### Exercise instructions
Copy out every one of the lines below word for word, leaving the pictures out of your answer.

[Text extracted from each page]

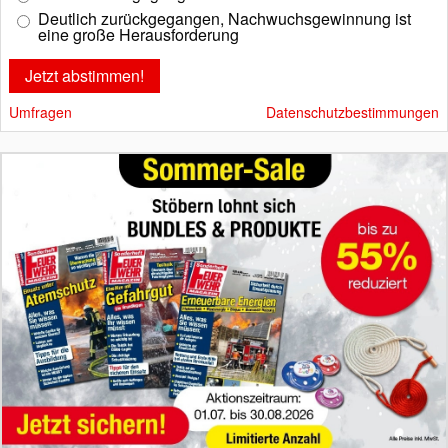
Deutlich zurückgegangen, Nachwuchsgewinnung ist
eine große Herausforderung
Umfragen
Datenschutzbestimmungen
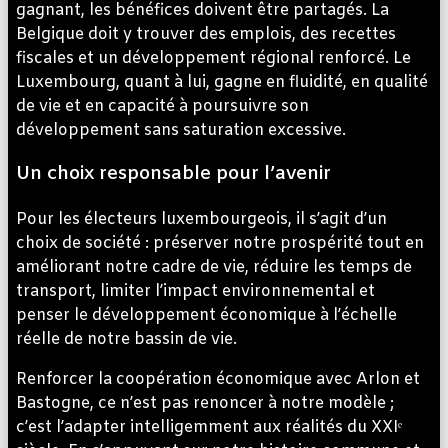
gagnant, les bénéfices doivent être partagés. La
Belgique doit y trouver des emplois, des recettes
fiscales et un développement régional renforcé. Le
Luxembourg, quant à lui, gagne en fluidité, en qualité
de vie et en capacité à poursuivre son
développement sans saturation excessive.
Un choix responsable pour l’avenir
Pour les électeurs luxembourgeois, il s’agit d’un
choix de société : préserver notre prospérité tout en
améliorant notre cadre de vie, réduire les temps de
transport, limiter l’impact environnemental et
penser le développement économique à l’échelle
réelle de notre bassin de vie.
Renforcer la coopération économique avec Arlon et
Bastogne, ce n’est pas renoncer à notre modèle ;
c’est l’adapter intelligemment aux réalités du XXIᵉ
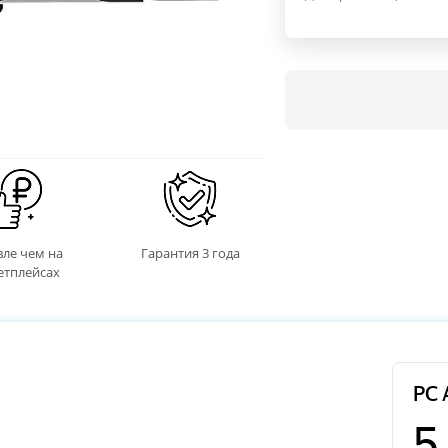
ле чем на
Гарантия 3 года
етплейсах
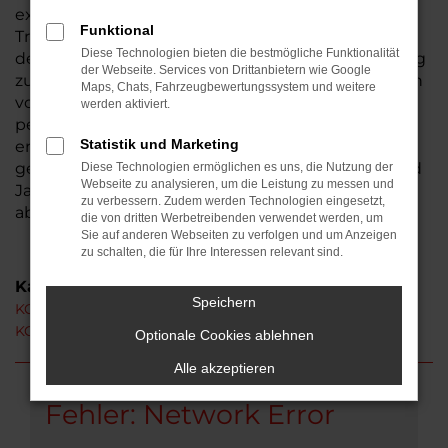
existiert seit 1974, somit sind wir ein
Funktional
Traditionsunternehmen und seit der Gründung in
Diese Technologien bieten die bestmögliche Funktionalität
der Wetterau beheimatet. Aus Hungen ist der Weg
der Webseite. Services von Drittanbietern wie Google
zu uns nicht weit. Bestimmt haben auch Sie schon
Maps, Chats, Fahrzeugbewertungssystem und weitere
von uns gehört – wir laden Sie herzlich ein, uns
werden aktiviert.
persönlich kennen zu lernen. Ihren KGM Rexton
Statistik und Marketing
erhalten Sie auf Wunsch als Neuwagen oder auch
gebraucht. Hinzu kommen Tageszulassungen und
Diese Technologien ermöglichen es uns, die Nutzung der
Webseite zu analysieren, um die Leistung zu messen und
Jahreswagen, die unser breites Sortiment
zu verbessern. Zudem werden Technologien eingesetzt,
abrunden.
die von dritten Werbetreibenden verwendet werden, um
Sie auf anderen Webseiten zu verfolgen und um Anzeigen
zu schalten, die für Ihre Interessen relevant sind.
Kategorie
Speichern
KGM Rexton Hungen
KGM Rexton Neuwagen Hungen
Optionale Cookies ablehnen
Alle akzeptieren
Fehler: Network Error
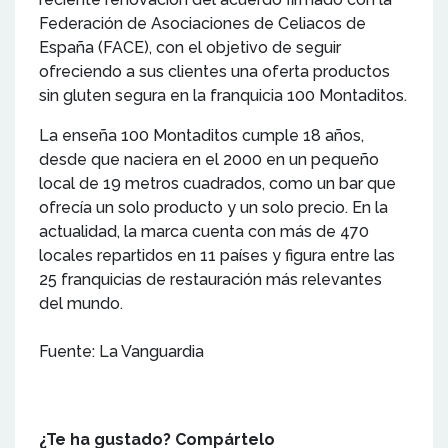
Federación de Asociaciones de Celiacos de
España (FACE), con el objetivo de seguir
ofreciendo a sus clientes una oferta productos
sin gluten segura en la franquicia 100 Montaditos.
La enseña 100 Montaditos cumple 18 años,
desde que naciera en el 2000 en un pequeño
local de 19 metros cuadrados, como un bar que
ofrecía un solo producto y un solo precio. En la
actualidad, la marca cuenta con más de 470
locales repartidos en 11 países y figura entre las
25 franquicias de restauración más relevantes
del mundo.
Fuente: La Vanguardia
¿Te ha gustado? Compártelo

### Response box
Deutlich zurückgegangen, Nachwuchsgewinnung ist
eine große Herausforderung
Umfragen
Datenschutzbestimmungen
gagnant, les bénéfices doivent être partagés. La
Belgique doit y trouver des emplois, des recettes
fiscales et un développement régional renforcé. Le
Luxembourg, quant à lui, gagne en fluidité, en qualité
de vie et en capacité à poursuivre son
développement sans saturation excessive.
Un choix responsable pour l’avenir
Pour les électeurs luxembourgeois, il s’agit d’un
choix de société : préserver notre prospérité tout en
améliorant notre cadre de vie, réduire les temps de
transport, limiter l’impact environnemental et
penser le développement économique à l’échelle
réelle de notre bassin de vie.
Renforcer la coopération économique avec Arlon et
Bastogne, ce n’est pas renoncer à notre modèle ;
c’est l’adapter intelligemment aux réalités du XXIᵉ
ле чем на
Гарантия 3 года
етплейсах
existiert seit 1974, somit sind wir ein
Funktional
Traditionsunternehmen und seit der Gründung in
Diese Technologien bieten die bestmögliche Funktionalität
der Wetterau beheimatet. Aus Hungen ist der Weg
der Webseite. Services von Drittanbietern wie Google
zu uns nicht weit. Bestimmt haben auch Sie schon
Maps, Chats, Fahrzeugbewertungssystem und weitere
von uns gehört – wir laden Sie herzlich ein, uns
werden aktiviert.
persönlich kennen zu lernen. Ihren KGM Rexton
Statistik und Marketing
erhalten Sie auf Wunsch als Neuwagen oder auch
gebraucht. Hinzu kommen Tageszulassungen und
Diese Technologien ermöglichen es uns, die Nutzung der
Webseite zu analysieren, um die Leistung zu messen und
Jahreswagen, die unser breites Sortiment
zu verbessern. Zudem werden Technologien eingesetzt,
abrunden.
die von dritten Werbetreibenden verwendet werden, um
Sie auf anderen Webseiten zu verfolgen und um Anzeigen
zu schalten, die für Ihre Interessen relevant sind.
Kategorie
Speichern
KGM Rexton Hungen
KGM Rexton Neuwagen Hungen
Optionale Cookies ablehnen
Alle akzeptieren
Fehler: Network Error
Federación de Asociaciones de Celiacos de
España (FACE), con el objetivo de seguir
ofreciendo a sus clientes una oferta productos
sin gluten segura en la franquicia 100 Montaditos.
La enseña 100 Montaditos cumple 18 años,
desde que naciera en el 2000 en un pequeño
local de 19 metros cuadrados, como un bar que
ofrecía un solo producto y un solo precio. En la
actualidad, la marca cuenta con más de 470
locales repartidos en 11 países y figura entre las
25 franquicias de restauración más relevantes
del mundo.
Fuente: La Vanguardia
¿Te ha gustado? Compártelo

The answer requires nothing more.